In many respects it's not even a fair contest. Kerry has been cocooned for nearly 20 years in the U.S. Senate, where the art of moral persuasion has largely vanished. Despite its self-advertisement as the ``world's greatest deliberative body,'' the Senate is scene to more sloppy, self-indulgent oratory than a televised Grammy awards show.
Trial Practice
Edwards, on the other hand, honed his skills during 25 years as a trial lawyer -- pacing courtrooms, pruning arguments, trying to keep juries awake. His stump speech, repeated as often as six times a day for more than a year, is buffed till it glows. In five minutes he can cover more issues, and push more hot buttons, than Kerry can handle in half an hour.
Republicans like to complain that Democrats wage ``class warfare.'' They mean the phrase metaphorically, but with Edwards they get the real thing. ``I believe,'' he says in his stump speech, ``that the son of a millworker can go toe-to-toe with the son of a president.''
Edwards uses his working-class roots to draw a distinction with Kerry on trade policy, the only substantive issue where a distinction between the two can be made.
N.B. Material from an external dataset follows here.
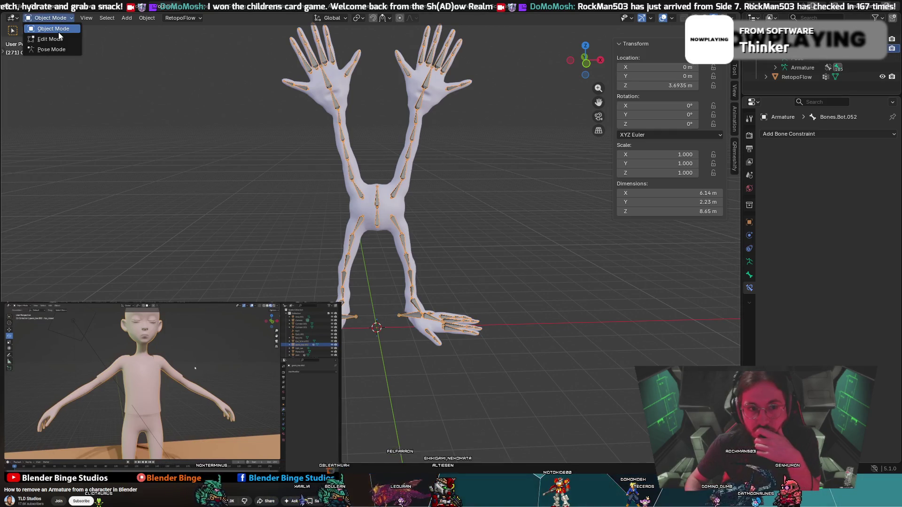
left_click(60, 39)
left_click(47, 20)
left_click(55, 30)
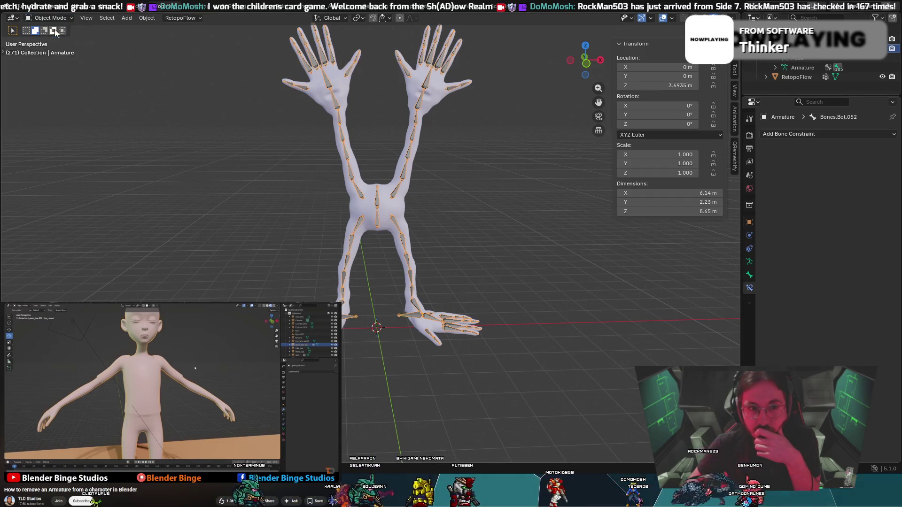
left_click(63, 38)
Kerry -- educated in a Swiss boarding school, son of a foreign service officer, husband to an heiress -- voted for the North American Free Trade Agreement in 1993 as a Massachusetts senator.
Edwards says he opposed it, though he wasn't in the Senate when the treaty passed, because he has seen the ravages of free trade in the abandoned textile mills of his state, North Carolina.
Electability `Issue'
Yet the real distinction Edwards wants to draw involves ``electability,'' this year's instant political cliche and supposedly Kerry's greatest strength as a candidate.
Electability
is a strangely post-modern rationale for a campaign; it presumes that voters will vote for a candidate because they think voters will vote for him.
Among the party faithful, weighing similar alternatives, this line of reasoning is vaguely plausible. But it vanishes when a candidate moves from the insular world of primaries into a general election, where fully a third of the electorate will have no party affiliation.
And it's precisely among these independent voters that Edwards has shown his greatest strength in such states as Wisconsin and South Carolina.
In November, voters will vote for the candidate who has withstood six months of pitiless exposure, including a series of debates with President George W. Bush, and survived with his personal appeal intact.
Democrats should ask: Is Edwards more likely than Kerry to wear well? That's one more ``yes or no question'' that John Kerry might have trouble answering.